[TEKS YANG DITAMPILKAN]:
# # # # #

I. PENDAHULUAN
Adalah penting sekali memahami kerangka umum Islam bagi kehidupan dan wujud sehingga kita dapat memahami pemikiran dan metodologi Islam serta ruang geraknya dan juga memahami hubungan-hubungan, konsep-konsep dan landasan-landasan pokok yang mengatur dan memberi ciri pemikiran, metodologi dan struktur kehidupan islam.[1]
Gagasan untuk mengkaji Islam sebagai nilai alternatif baik dalam perspektif interpretasi tekstual maupun kajian kontekstual mengenai kemampuan Islam memberikan solusi baru kepada temuan-temuan disemua dimensi kehidupan akhir-akhir ini semakin merebak luas. Penguasaan lebih mendalam mengenai wawasan pemikiran secara filosofis, terutama penjelajahan intelaktual terhadap gagasan-gagasan berpikir Barat yang seakan tak terbendung lagi datangnya bagi kaum muslimin sudah dimulai sejak abad ke-19, dan dipenghujung abad ke-20 serta memasuki abad ke-21, pemikir-pemikir muslim sedang bergelut kuat untuk menemukan jati diri pemikirannya agar bisa memanfaatkan ide-ide yang yang merayap tak terhingga sebagai akibat modernisasi berpikir radikal yang diterapkan Barat.[2]
Islam adalah pandangan dunia yang berorientasi kemasa depan. Suatu sistem pemikiran dan tindakan yang mengandung keabsahan abadi pasti memiliki pula komponen-komponen yang dirancang untuk menghadapi tantangan dimasa yang akan datang. Suatu ideologi universal yang terus menerus berupaya untuk mewujudkan sepenuhnya ajaran-ajarn dasarnya harus memusatkan perhatiannya pada pembentukan masa depan. Suatu peradaban dengan sejarah yang gemilang harus memandang ke masa depan untuk meraih kembali kejayaan-kejayaan masa silamnya. Karenanya, sebagai sebuah agama, ideologi, dan peradaban, Islam memberikan suatu pandangan dunia yang terutama ditujukan untuk pembangunan masa depan baik di dunia maupun diakhirat nanti.[3]
Kalau kita telaah perkembangan pemikiran Islam di tanah Air sejak satu dekade terakhir, maka “situasi Guthenberg” seperti yang pernah terjadi pada dunia Kristen itu benar-benar nyata kita lihat gejalanya dalam lingkungan masyarakat Islam. Seiring dengan maraknya industri penerbitan buku di Tanah Air, perkembangan pemikiran Islam bergejolak tanpa henti dan dan menimbulkan gelombang kontroversi yang tak habis-habisnya. Keadaan semacam ini tentu tak mungkin terjadi jika tak ada kombinasi tiga faktor sekaligus: munculnya kelas terdidik Islam dengan derajat keterdedahan yang tinggi pada ragam informasi yang berjenis-jenis, tumbuhnya industri penerbitan yang bersemangat, dan lingkungan diskursif yang makin terlembaga untuk memperdebatkan pelbagai ragam penafsiran yang muncul.[4]
II. RUMUSAN MASALAH
A. Bagaimana Pemikiran Islam Fundamentalisme Di Indonesia?

# # # # #

[YANG DIMINTA]:
Jawab pertanyaan berikut dari tulisan tentang pemikiran Islam di atas.
(a) Sejak abad ke berapa penjelajahan intelektual kaum muslimin terhadap gagasan berpikir Barat sudah dimulai?
(b) Islam disebut sebagai pandangan dunia yang berorientasi ke mana?
(c) Seiring dengan maraknya industri apa perkembangan pemikiran Islam di Tanah Air bergejolak tanpa henti?

# # # # #

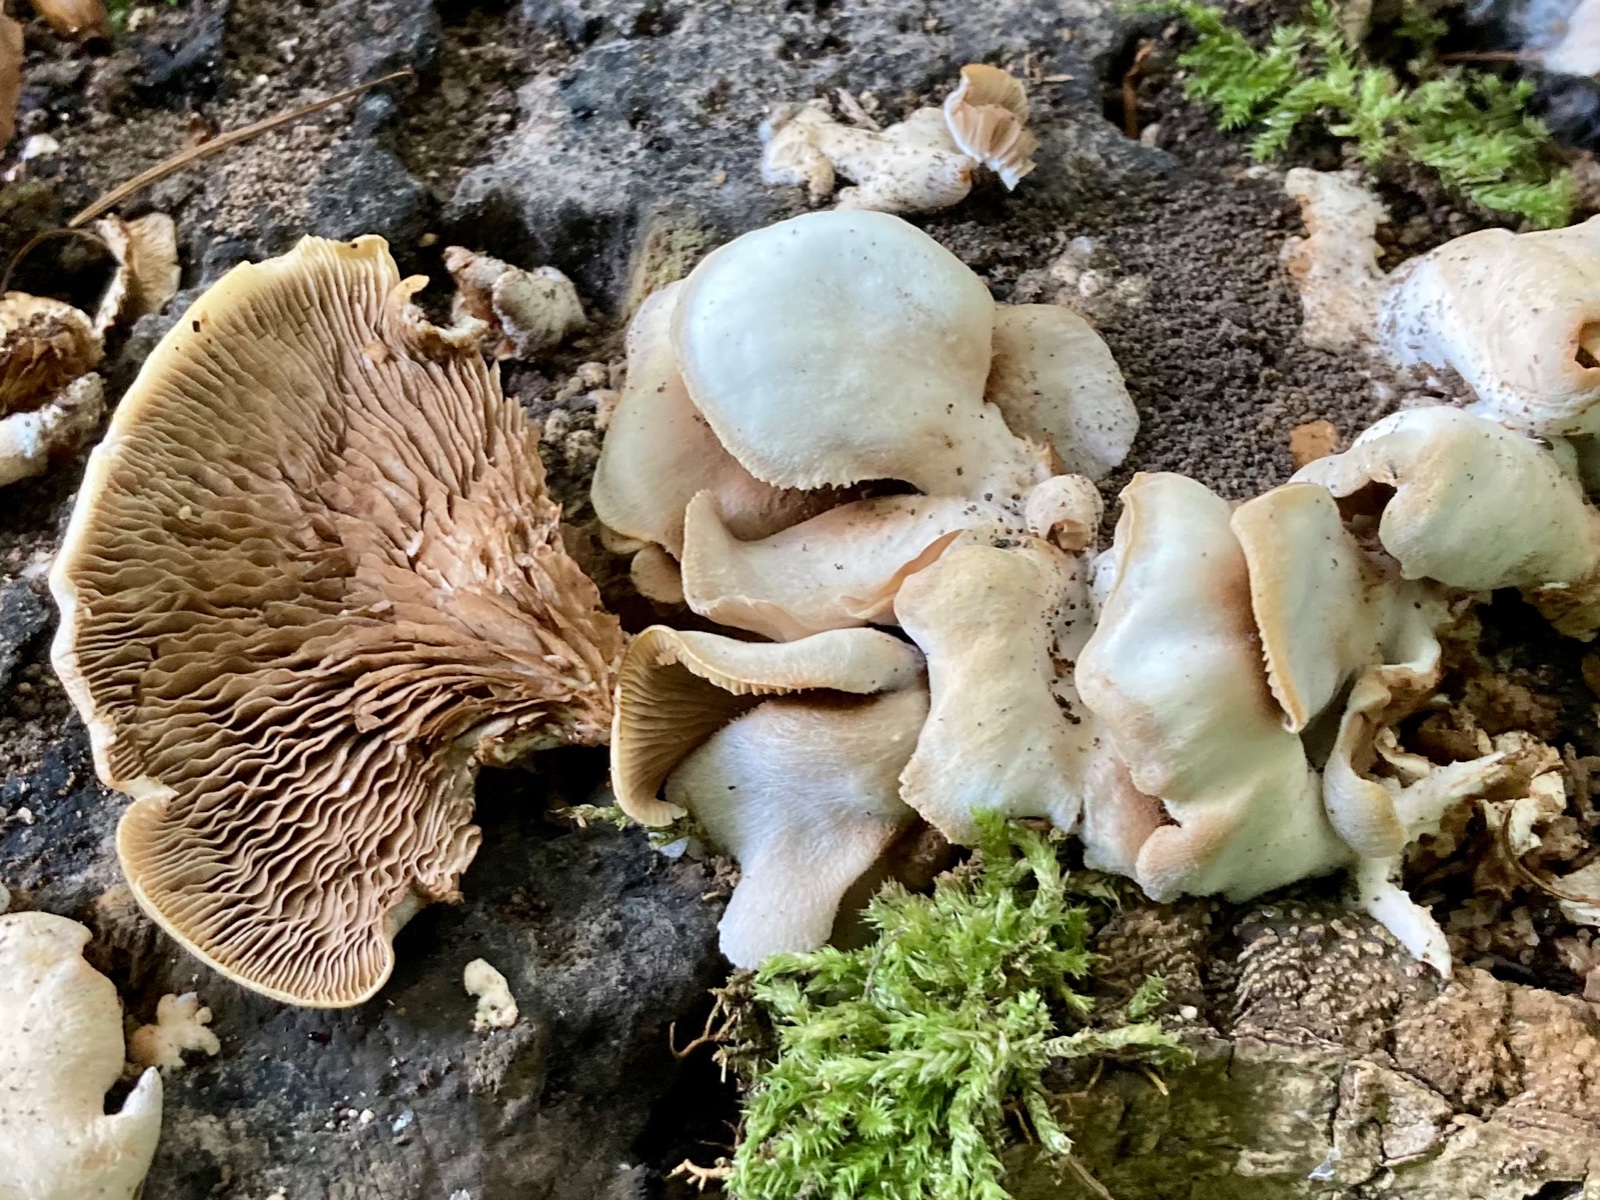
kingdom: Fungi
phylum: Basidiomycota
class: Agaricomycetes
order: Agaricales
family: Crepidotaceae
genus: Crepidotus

# # # # #

[HASIL TUGAS]:
(a) Sejak abad ke-19.
(b) Ke masa depan.
(c) Industri penerbitan buku di Tanah Air.